Steven Morris, an MND-SMART participant, said: “Nothing is worse than living with MND. We will participate in trials of any drugs that may work to slow, stop, and reverse this disease – regardless of potential side effects.”

“The plan to introduce new drugs for testing in MND SMART opens up a new avenue of hope for all of us," he added. "Unless we try new things we are stuck in the same place.”

Before the new trial was set up four years ago, less than 5% of people with MND/ALS participated in drug trials, and these were based at a handful of centres of excellence, in urban areas of the country – limiting access depending on where participants were situated. Through MND-SMART, investigators collaborate with trial delivery sites to create pockets of expertise across the UK, and are nearing the 1000 participant milestone.  

“MND-SMART has democratised access to clinical trials in the UK,” Prof Pal explains. “We have 23 sites across all four UK nations, we’ve built up infrastructure and training, drawing on expertise from local clinicians and nurses.” 

How is UK DRI connecting labs and clinics for MND? 

To accelerate progress in MND/ALS research, the UK DRI MND research community have recognised that creating strong links between discovery and clinical research is key.  

“One of the strengths we have within the community, is that our expertise spans from cellular-molecular discovery to clinical trials, and indeed this is bi-directional as we enhance our human focused research,” Dr Mizielinska says. “That’s pretty remarkable.” 

From fundamental MND/ALS researchers like Dr Mizielinska and Dr Ruepp, to clinicians like Prof Chandran and Prof Chris Shaw, UK DRI researchers have a wide breadth of expertise. 

Supported by the UK DRI’s gene therapy platform, Prof Shaw co-founded the UK DRI spinout company AviadoBio in 2021, focused on developing gene therapies for MND/ALS and frontotemporal dementia.

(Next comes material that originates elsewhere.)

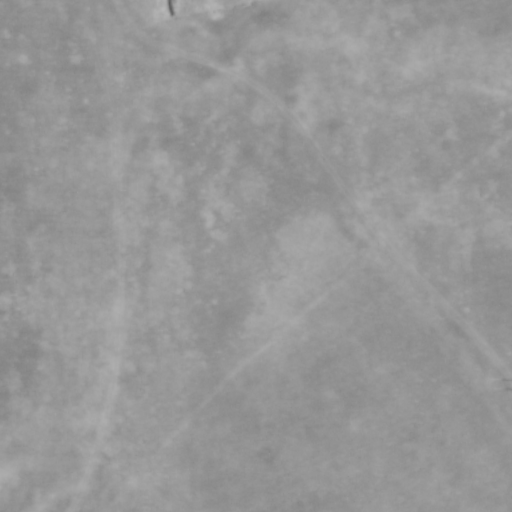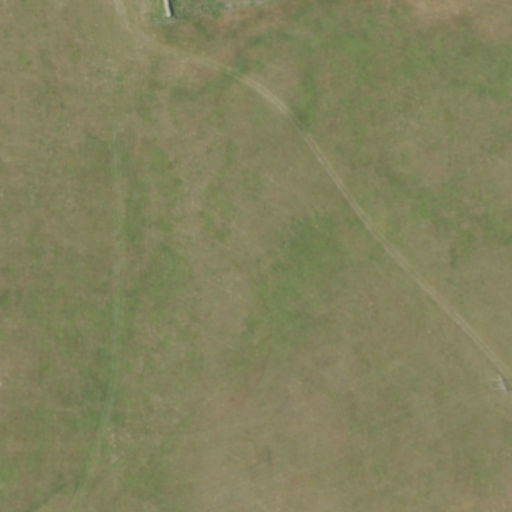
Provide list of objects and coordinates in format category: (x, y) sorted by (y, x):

A multi-million pound partnership with LifeArc is pushing ahead some exciting MND/ALS projects, including a drug repurposing project led by Prof Chandran, which additionally feeds into MND-SMART, helping to speed up the identification of target drugs to go into testing in the trial. In another project, UK DRI researchers are collecting blood samples from MND-SMART participants, to measure the levels of biomarkers related to their condition, and how they change over time. The UK DRI continues to invest in early-stage MND/ALS research, through its pilot studies programme.

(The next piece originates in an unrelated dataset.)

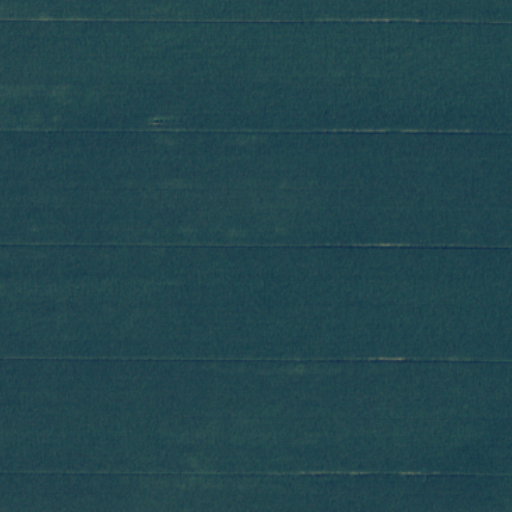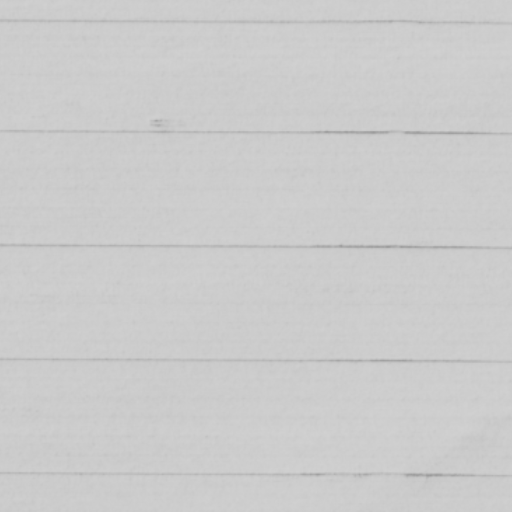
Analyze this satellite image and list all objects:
crop: (256, 255)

The researchers are aligning their ways of working, and streamlining processes so that new ideas and information can rapidly be implemented. 

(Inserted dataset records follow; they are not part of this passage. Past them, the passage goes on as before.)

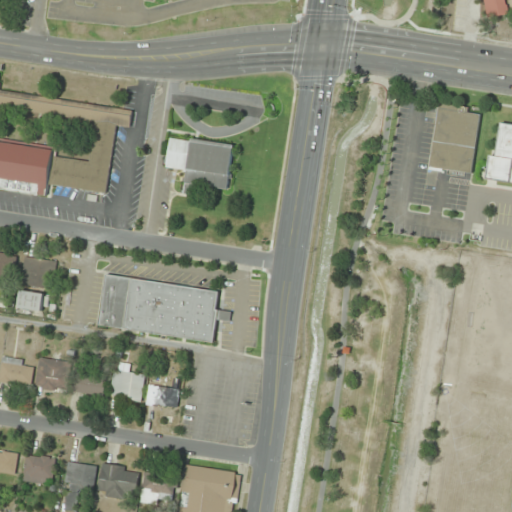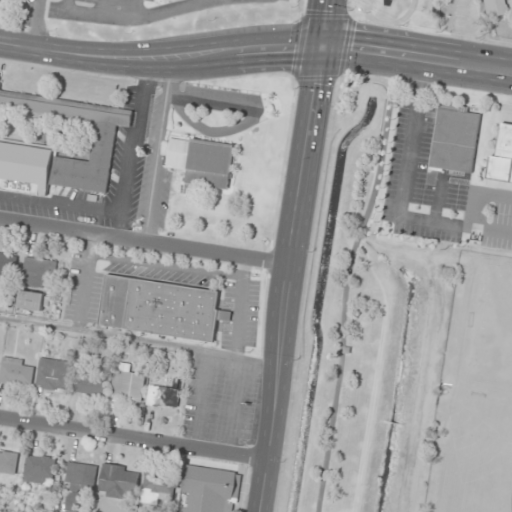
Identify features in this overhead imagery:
building: (495, 8)
road: (388, 23)
road: (37, 25)
road: (345, 47)
traffic signals: (321, 50)
road: (256, 54)
road: (369, 79)
building: (455, 138)
building: (456, 139)
building: (56, 143)
building: (56, 143)
building: (502, 154)
building: (201, 163)
building: (201, 164)
road: (147, 244)
road: (295, 256)
building: (6, 270)
building: (39, 273)
building: (31, 301)
road: (341, 302)
building: (160, 308)
building: (161, 309)
building: (17, 371)
building: (53, 374)
building: (89, 384)
building: (128, 386)
building: (163, 396)
road: (134, 441)
building: (8, 462)
building: (39, 469)
building: (77, 481)
building: (119, 481)
building: (159, 489)
building: (209, 490)
park: (511, 503)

Dr Ruepp explains: “For example, if we find something interesting in our cutting-edge models, we can then quickly test it in patient samples and confirm its direct relevance to disease. And in reverse, if something comes up in the MND-SMART trial, we can run it through our disease models, to get to the mechanism and understand the underlying cause. Our research is highly translational.”

This uniquely bi-directional pipeline is what makes the work so exciting, with hugely promising opportunities for new treatments. The UK DRI team are keen to build on this, through the relationships and partnerships they have built with external researchers and initiatives – and through forming new ones.

“We want to build on the strength of the UK DRI and our external partners to enhance our pipeline,” Dr Ruepp adds. “We don’t want to be siloed, this is a conduit we can build to link together all the great work already happening.”

Talking to the three scientists, it is clear they are passionate about a common goal – to improve the outlook for people living with this devastating condition.

“The goal is to get something for the patients. We need information, we need to find a cure,” Dr Ruepp says. “The patients are the mission.”